Dalam Pilkada yang akan diselenggarakan tahun ini, Gatot masuk dalam radar bakal calon gubernur untuk Jawa Tengah, setidaknya oleh Partai Persatuan Pembangunan (PPP). Nama Gatot dicalonkan oleh Dewan Pimpinan Cabang (DPC) PPP Kota Solo beberapa hari yang lalu.
Menurut Wakil Sekretaris Jenderal PPP, Achmad Baidowi, munculnya nama Gatot memang aspirasi dari pengurus daerah. Salah satu pertimbangan, selain tentu karena faktor popularitas, adalah karena Gatot memang lahir di sana, tepatnya di Tegal, 13 Maret 1960 silam.
"Berdasarkan aspirasi dari DPC, nama Gatot Nurmantyo sebagai tokoh kelahiran Jateng dijadikan salah satu alternatif untuk maju Pilkada," kata Baidowi kepada Tirto, Selasa (2/1/2018).
Meski tidak lagi jadi panglima, Gatot masih terdata sebagai tentara aktif. Ia baru akan pensiun pada April 2018. Sementara berdasarkan Peraturan KPU Nomor 1 Tahun 2017 tentang Tahapan, Program dan Jadwal Penyelenggaraan Pilkada tahun 2018, pendaftaran pasangan calon dibuka pada 8 hingga 10 Januari 2018. Dengan begitu, jika hendak maju, Gatot harus undur diri dari dinas ketentaraan.
"Yang sempat mencuat nama Pak Buwas (Budi Waseso, Kepala Badan Narkotika Nasional/BNN) tapi beliau masih lama pensiunnya. Kalau Pak Gatot sudah memasuki masa pensiun. Minggu ini harus putus siapa yang akan diusung," tambah Baidowi.
Agar bisa mencalonkan kandidat, parpol atau koalisi parpol harus punya minimal 20 kursi di DPRD. Di Jawa Tengah, PPP hanya memiliki 8 kursi.
Dalam konteks Jawa Tengah, parpol yang bisa mencalonkan sendiri tanpa koalisi hanya PDIP. Partai berlogo banteng itu punya 31 kursi di DPRD.
Terganjal Koalisi
Masih menurut keterangan Baidowi, PPP memandang Gatot berpotensi terjun di Pilkada Jateng setelah partai itu gagal berkoalisi dengan PDI Perjuangan.

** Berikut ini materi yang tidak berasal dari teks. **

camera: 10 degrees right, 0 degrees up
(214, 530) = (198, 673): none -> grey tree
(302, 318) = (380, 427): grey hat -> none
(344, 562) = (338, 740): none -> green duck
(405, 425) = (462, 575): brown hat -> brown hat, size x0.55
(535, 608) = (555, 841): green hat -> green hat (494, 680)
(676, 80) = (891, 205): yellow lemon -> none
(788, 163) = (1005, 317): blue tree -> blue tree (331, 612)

Partai berlogo kakbah hasil fusi empat partai Islam pada masa Orde Baru itu hendak membangun koalisi baru bersama Demokrat dan Golkar.
Bersama Golkar dan Demokrat, ketiga partai itu memiliki 27 kursi dan memenuhi syarat pencalonan kandidat.

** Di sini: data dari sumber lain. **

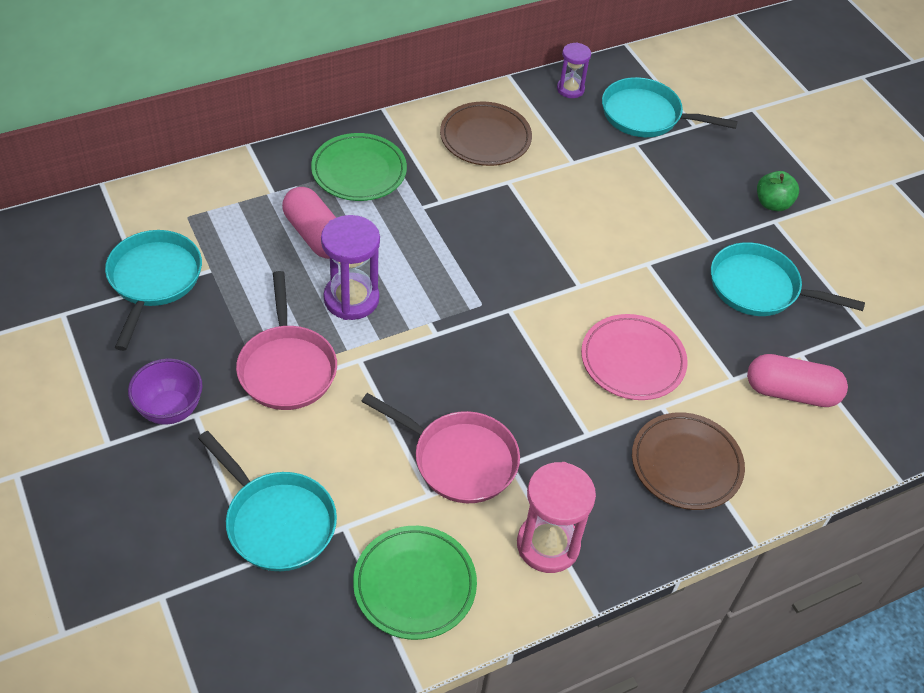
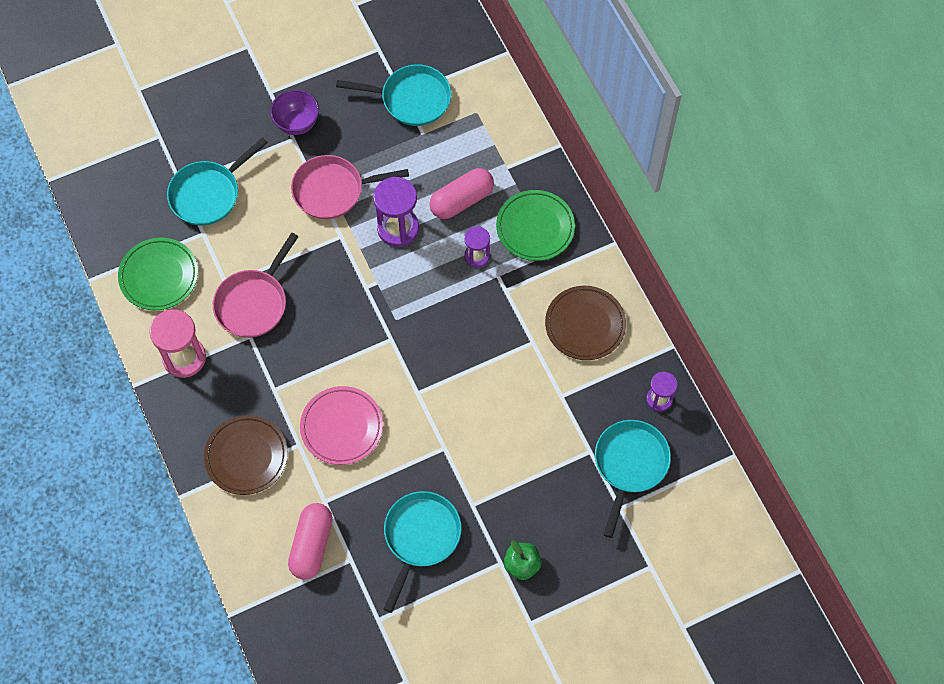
camera: 95 degrees right, 15 degrees up
(395, 224) = (477, 256): none -> purple hourglass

Konsekuensi dari usaha membangun koalisi baru ini adalah nama Gatot juga harus disetujui oleh Demokrat dan Golkar, apalagi PPP tidak punya kursi yang cukup untuk mencalonkan sendiri kandidatnya. Di sini lah letak masalahnya, Demokrat dan Golkar belum tentu setuju.
Koordinator Bidang Kemenangan Wilayah I Partai Golkar, Nusron Wahid, menegaskan bahwa partainya belum mempertimbangkan nama Gatot untuk dimajukan.
"Belum mengantongi nama Pak Gatot. Belum," ujar Nusron.
Tanggapan senada juga diberikan Ketua DPD Golkar Jawa Tengah, Wisnu Suhardono. Wisnu mengaku masih berkonsolidasi sana-sini untuk menentukan siapa kandidat yang paling tepat.
"Masih dikomunikasikan dengan DPP. Kami belum final," kata Wisnu.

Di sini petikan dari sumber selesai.